Simon Leys tire pour nous les leçons du récent jugement de la Cour d’appel de Bruxelles (LLB du 16 avril) qui "a démoli l’architecture du mensonge édifiée par les Affaires étrangères autour d’un problème inexistant, et rétabli, nous dit-il, la simple vérité : mes fils sont belges, ils n’ont jamais cessé de l’être, et les autorités compétentes doivent immédiatement leur délivrer de nouveaux passeports".

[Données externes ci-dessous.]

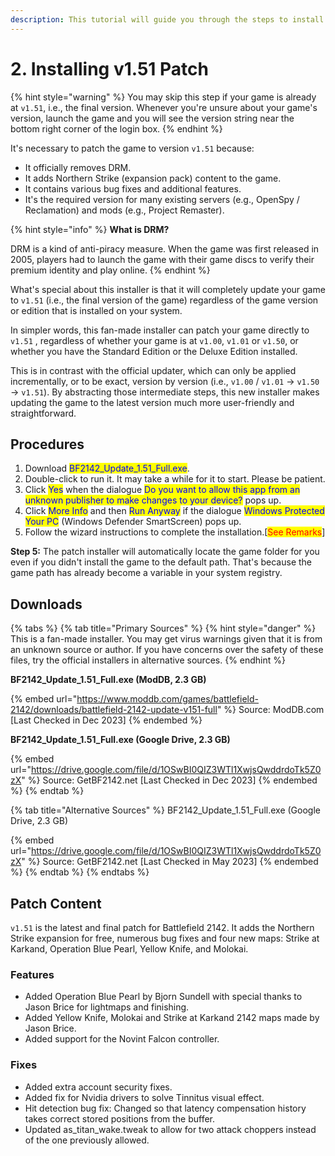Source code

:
 ```yaml
---
description: This tutorial will guide you through the steps to install v1.51 patch.
---
```


# 2. Installing v1.51 Patch

{% hint style="warning" %}
You may skip this step if your game is already at `v1.51`, i.e., the final version. Whenever you're unsure about your game's version, launch the game and you will see the version string near the bottom right corner of the login box.
{% endhint %}

It's necessary to patch the game to version `v1.51` because:

* It officially removes DRM.
* It adds Northern Strike (expansion pack) content to the game.
* It contains various bug fixes and additional features.
* It's the required version for many existing servers (e.g., OpenSpy / Reclamation) and mods (e.g., Project Remaster).

{% hint style="info" %}
**What is DRM?**

DRM is a kind of anti-piracy measure. When the game was first released in 2005, players had to launch the game with their game discs to verify their premium identity and play online.
{% endhint %}

What's special about this installer is that it will completely update your game to `v1.51` (i.e., the final version of the game) regardless of the game version or edition that is installed on your system.

In simpler words, this fan-made installer can patch your game directly to `v1.51` , regardless of whether your game is at `v1.00`, `v1.01` or `v1.50`, or whether you have the Standard Edition or the Deluxe Edition installed.&#x20;

This is in contrast with the official updater, which can only be applied incrementally, or to be exact, version by version (i.e., `v1.00` / `v1.01` -> `v1.50` -> `v1.51`). By abstracting those intermediate steps, this new installer makes updating the game to the latest version much more user-friendly and straightforward.

## Procedures

1. Download <mark style="color:blue;">BF2142\_Update\_1.51\_Full.exe</mark>.
2. Double-click to run it. It may take a while for it to start. Please be patient.
3. Click <mark style="color:blue;">Yes</mark> when the dialogue <mark style="color:blue;">Do you want to allow this app from an unknown publisher to make changes to your device?</mark> pops up.
4. ​Click <mark style="color:blue;">More Info</mark> and then <mark style="color:blue;">Run Anyway</mark> if the dialogue <mark style="color:blue;">Windows Protected Your PC</mark> (Windows Defender SmartScreen) pops up.
5. Follow the wizard instructions to complete the installation.​ \[<mark style="color:red;">See Remarks</mark>]

**Step 5:** The patch installer will automatically locate the game folder for you even if you didn't install the game to the default path. That's because the game path has already become a variable in your system registry.

## Downloads

{% tabs %}
{% tab title="Primary Sources" %}
{% hint style="danger" %}
This is a fan-made installer. You may get virus warnings given that it is from an unknown source or author. If you have concerns over the safety of these files, try the official installers in alternative sources.
{% endhint %}

**BF2142\_Update\_1.51\_Full.exe (ModDB, 2.3 GB)**

{% embed url="https://www.moddb.com/games/battlefield-2142/downloads/battlefield-2142-update-v151-full" %}
Source: ModDB.com \[Last Checked in Dec 2023]
{% endembed %}

**BF2142\_Update\_1.51\_Full.exe (Google Drive, 2.3 GB)**

{% embed url="https://drive.google.com/file/d/1OSwBI0QIZ3WTl1XwjsQwddrdoTk5Z0zX" %}
Source: GetBF2142.net \[Last Checked in Dec 2023]
{% endembed %}
{% endtab %}

{% tab title="Alternative Sources" %}
BF2142\_Update\_1.51\_Full.exe (Google Drive, 2.3 GB)

{% embed url="https://drive.google.com/file/d/1OSwBI0QIZ3WTl1XwjsQwddrdoTk5Z0zX" %}
Source: GetBF2142.net \[Last Checked in May 2023]
{% endembed %}
{% endtab %}
{% endtabs %}

## Patch Content

`v1.51` is the latest and final patch for Battlefield 2142. It adds the Northern Strike expansion for free, numerous bug fixes and four new maps: Strike at Karkand, Operation Blue Pearl, Yellow Knife, and Molokai.

### Features

* Added Operation Blue Pearl by Bjorn Sundell with special thanks to Jason Brice for lightmaps and finishing.
* Added Yellow Knife, Molokai and Strike at Karkand 2142 maps made by Jason Brice.
* Added support for the Novint Falcon controller.

### Fixes

* Added extra account security fixes.
* Added fix for Nvidia drivers to solve Tinnitus visual effect.
* Hit detection bug fix: Changed so that latency compensation history takes correct stored positions from the buffer.
* Updated as\_titan\_wake.tweak to allow for two attack choppers instead of the one previously allowed.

"Après sept années de cauchemar, ce jugement nous rend espoir : il y a donc encore une justice en Belgique ! Mais en même temps, l’expérience de ces sept dernières années nous alarme : pour une affaire aussi absurde et évidente, pourquoi a-t-il fallu monter laborieusement jusqu’au niveau de l’Appel pour enfin obtenir une justice claire et rapide ? En deçà, n’y aurait-il donc qu’une zone brumeuse et équivoque, où c’est notre adversaire, l’Etat belge, qui semble pouvoir machiner à son gré ces manœuvres dilatoires qui lui ont permis de différer sans cesse le moment de la vérité ? Finalement, deux heures d’audience ont suffi à nos juges pour mesurer l’inanité des thèses du ministère."

"Et pourtant le ministère a des conseillers juridiques, poursuit Simon Leys. Seulement leur unique tâche est de confectionner des fables pour masquer les bourdes des fonctionnaires, et les protéger contre les conséquences de leurs propres méfaits. Pourquoi le ministère n’emploie-t-il pas plutôt ces mêmes conseillers à investiguer le bien-fondé des plaintes de ses administrés ? Cela lui permettrait au moins de punir les responsables, de corriger leurs fautes, et cela lui épargnerait l’humiliation de condamnations en justice comme celle-ci."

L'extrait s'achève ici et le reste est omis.